#### TASK GOAL:
Each line from the one holding "Kampus zalitý horkým sluncem, na nebi jen" through the final line of the data below is to be given again exactly, and no other line is to appear.

#### Excerpts from a dataset:
:::::

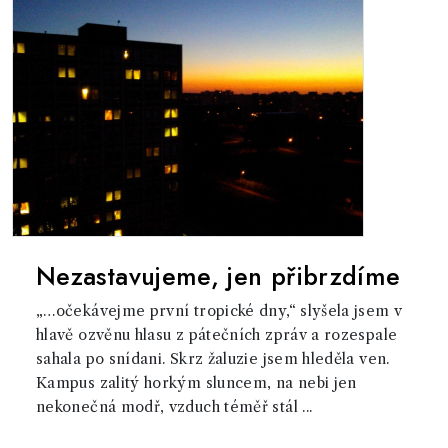
Nezastavujeme, jen přibrzdíme
„…očekávejme první tropické dny,“ slyšela jsem v
hlavě ozvěnu hlasu z pátečních zpráv a rozespale
sahala po snídani. Skrz žaluzie jsem hleděla ven.
Kampus zalitý horkým sluncem, na nebi jen
nekonečná modř, vzduch téměř stál ...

:::::

#### THE COMPLETED TASK:
Kampus zalitý horkým sluncem, na nebi jen
nekonečná modř, vzduch téměř stál ...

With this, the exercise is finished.